An observant Woolworths customer claims the supermarket has adopted a "cheeky" new tactic to encourage shoppers to sign up for their loyalty scheme.
Jarrod shared how a garlic chicken product he has always purchased from Woolies has suddenly changed in price. He said they have "always been 2 for $15" but now that price is only available to those who are Everyday Rewards card members.
"It's not like it's additional specials for members, they are replacing specials that already existed," he said.
The customer expressed outrage that non-members are now expected to pay $9.50 for each packet with the deal now exclusive only to loyalty members. He said he feels for elderly customers that don't know how to use the Everyday Rewards card and criticised the new pricing tactic coming on the back of the retailer's $1.62 billion profit announced last week.
"It's the deception at play that's the problem," Jarrod said.

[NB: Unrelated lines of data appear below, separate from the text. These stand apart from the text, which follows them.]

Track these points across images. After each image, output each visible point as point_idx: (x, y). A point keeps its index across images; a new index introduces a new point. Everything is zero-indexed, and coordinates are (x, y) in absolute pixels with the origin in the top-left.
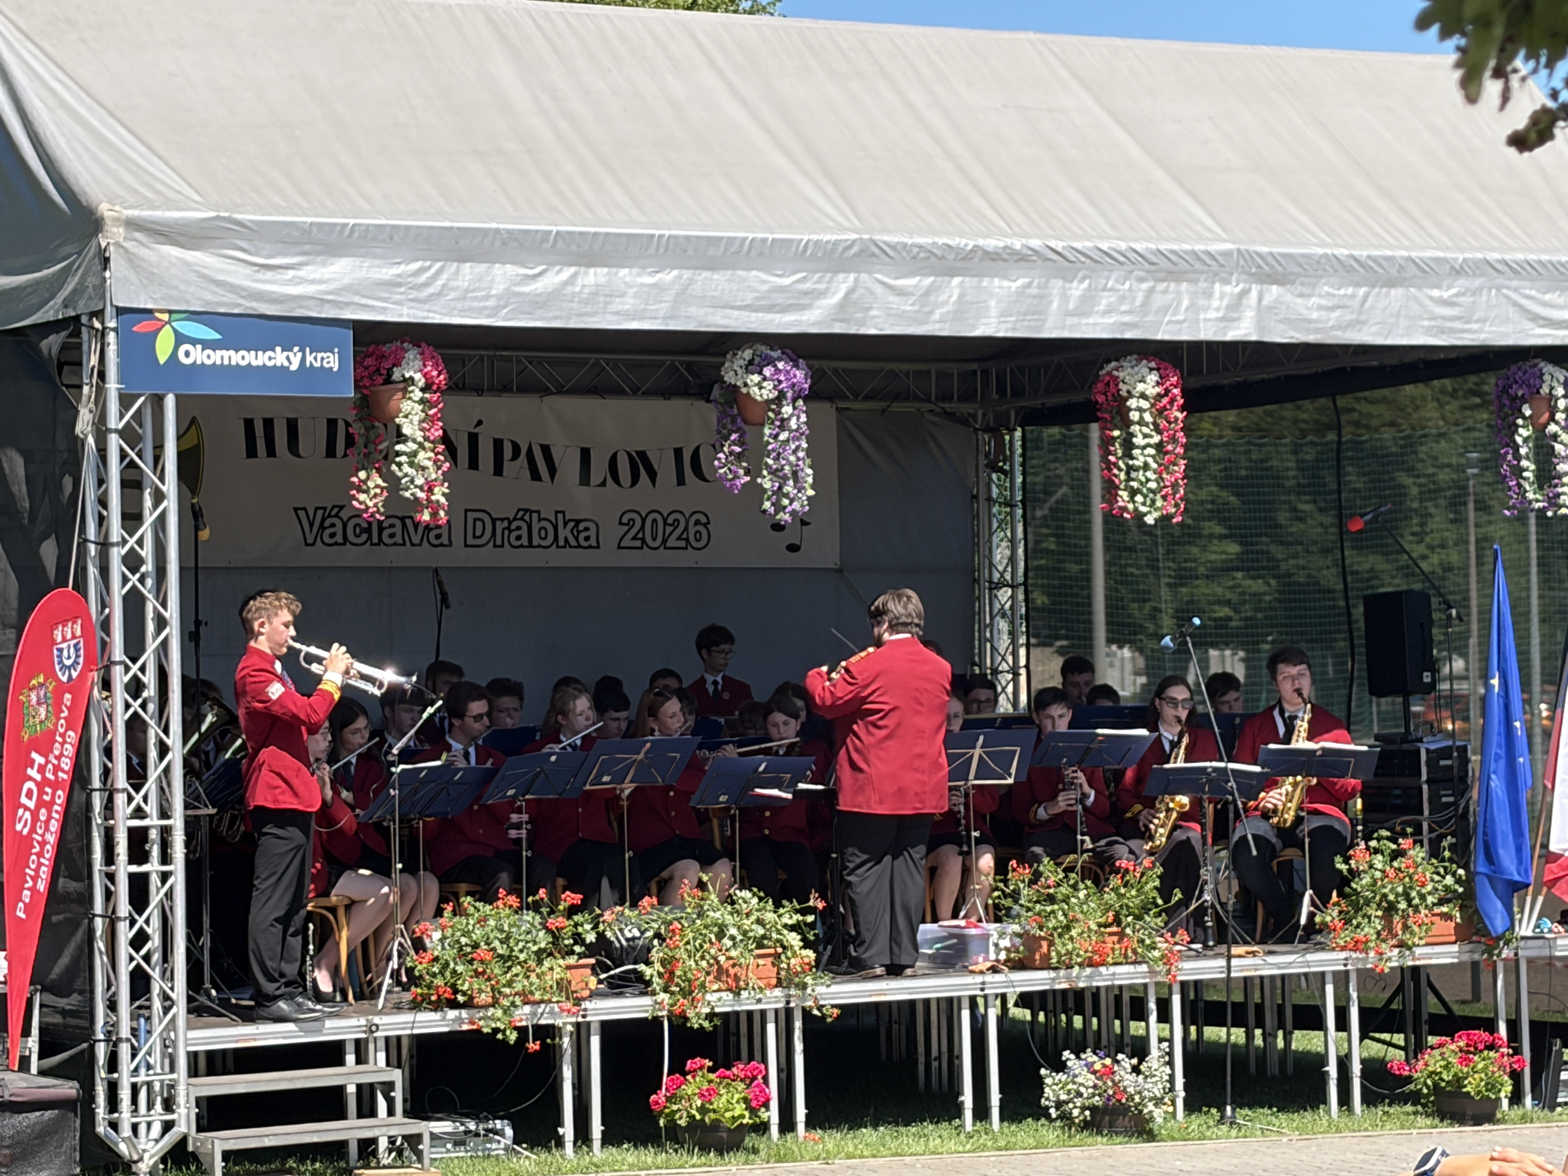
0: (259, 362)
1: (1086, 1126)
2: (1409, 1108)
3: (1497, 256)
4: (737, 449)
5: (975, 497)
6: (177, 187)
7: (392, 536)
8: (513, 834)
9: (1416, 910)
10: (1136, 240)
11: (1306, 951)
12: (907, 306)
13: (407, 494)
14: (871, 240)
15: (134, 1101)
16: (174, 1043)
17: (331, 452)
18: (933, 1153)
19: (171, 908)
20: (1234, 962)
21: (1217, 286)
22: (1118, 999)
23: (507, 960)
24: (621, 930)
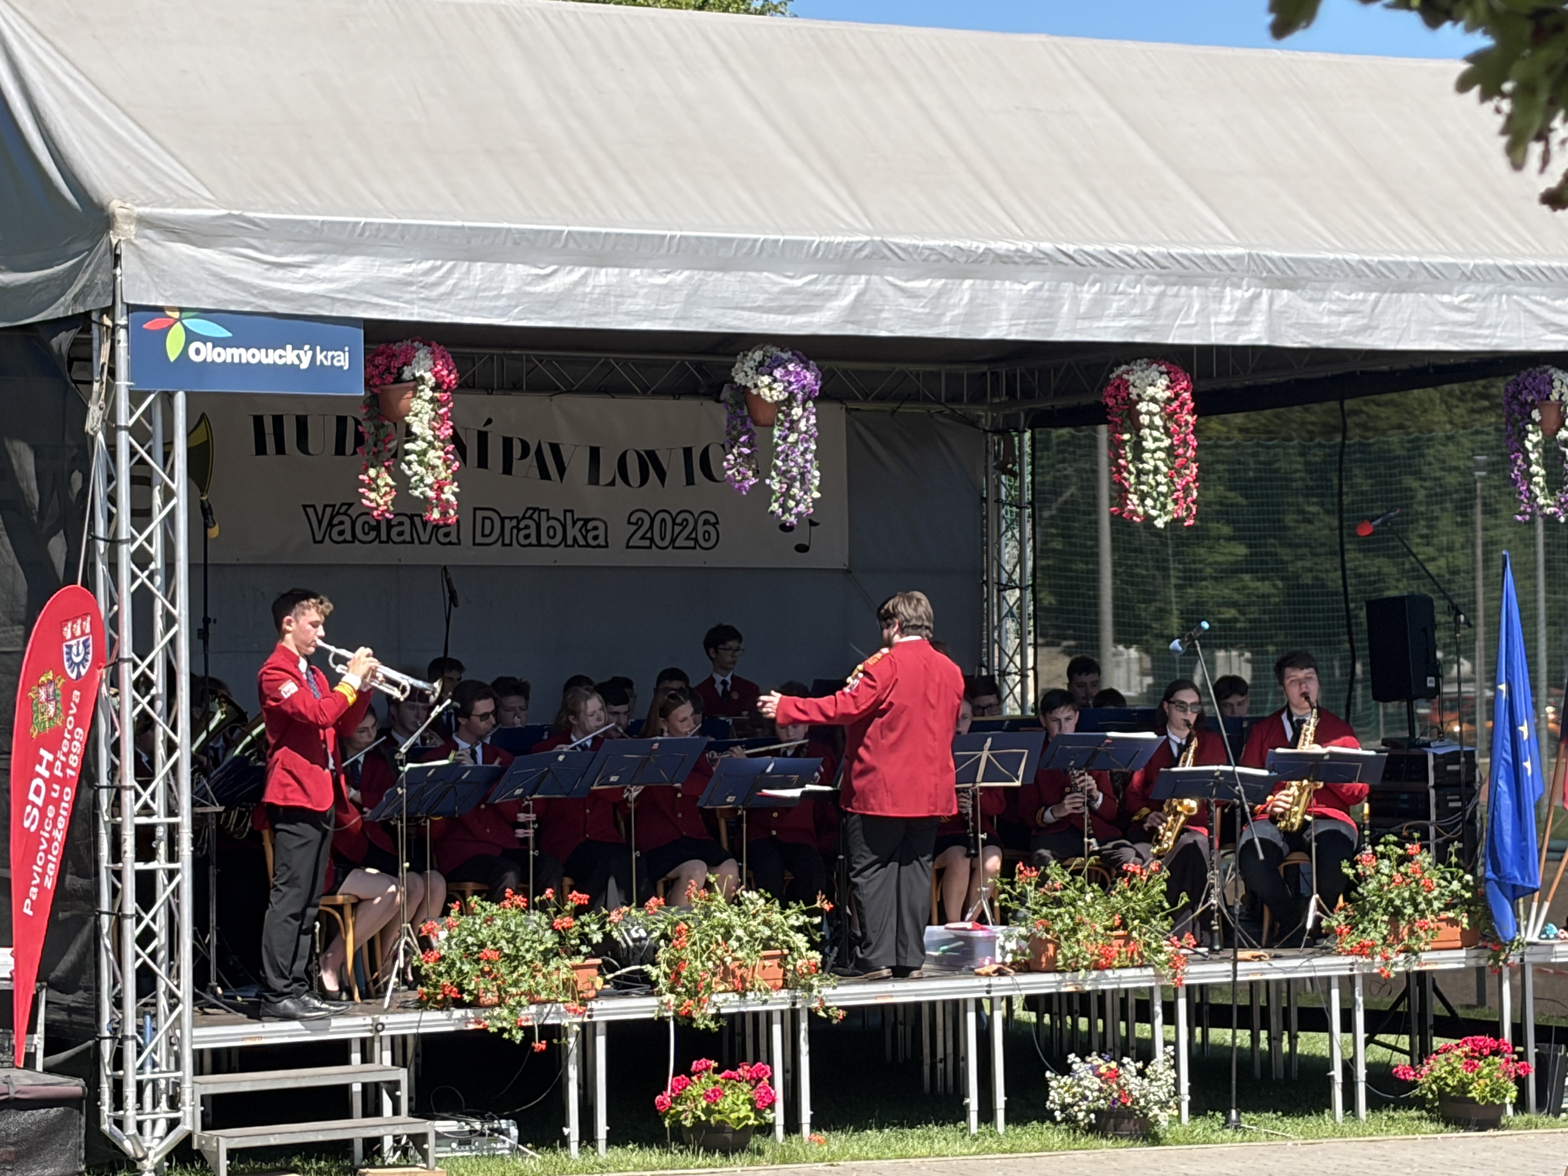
0: (270, 361)
1: (1091, 1129)
2: (1414, 1113)
3: (1509, 262)
4: (746, 451)
5: (985, 500)
6: (188, 184)
7: (401, 534)
8: (520, 833)
9: (1423, 915)
10: (1147, 244)
11: (1313, 955)
12: (918, 308)
13: (416, 493)
14: (882, 242)
15: (140, 1099)
16: (180, 1041)
17: (340, 450)
18: (938, 1155)
19: (178, 905)
20: (1240, 966)
21: (1228, 289)
22: (1124, 1002)
23: (514, 959)
24: (628, 931)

Disgruntled customers unimpressed by loyalty scheme changes
Woolworths has been quick to implement changes to their loyalty scheme after making an announcement last week, with customers already noticing the changes in stores.
The Everyday Rewards program gives members exclusive access to cheaper prices on a range of products, with other customers having to pay a different price for the same product — much like the above example from Jarrod.
Despite the enticement of cheaper prices, many customers are reluctant to sign-up to the loyalty schemes due to fears they have to share their data, with consumer advocacy organisation CHOICE reminding shoppers "loyalty programs aren't free" due to this.
Woolworths respond to 'deception' claims
The supermarket said it only began to implement the "first phase" of the changes to the loyalty scheme "with a select number of introductory offers".
"We plan to continually evolve our Member Pricing program with more Member Pricing offers to be introduced across Woolworths supermarkets, Woolworths Metro and BIG W, in the coming weeks," a spokesperson told Yahoo News Australia.
Why are supermarkets pushing for shoppers to sign up to loyalty schemes?
Aussies are being forced to shop across multiple supermarkets in a bid to save money and loyalty schemes help supermarkets encourage shoppers to come back to their stores over competitors.
"Having a program that's stickier than others works better for a retailer," consumer expert Gary Mortimer told Yahoo News last week. "If you're able to create a program that creates a level of exclusivity and better value for your members, they're more likely to shop with you and stick with you."
Signing up to loyalty schemes comes with benefits. As well as accruing points, supermarkets become aware of your favourite brands and what products you repeatedly purchase. They can notify you of deals and specials tailored to your preferences, helping shoppers save.
Yahoo News Australia reached out to Woolworths for comment.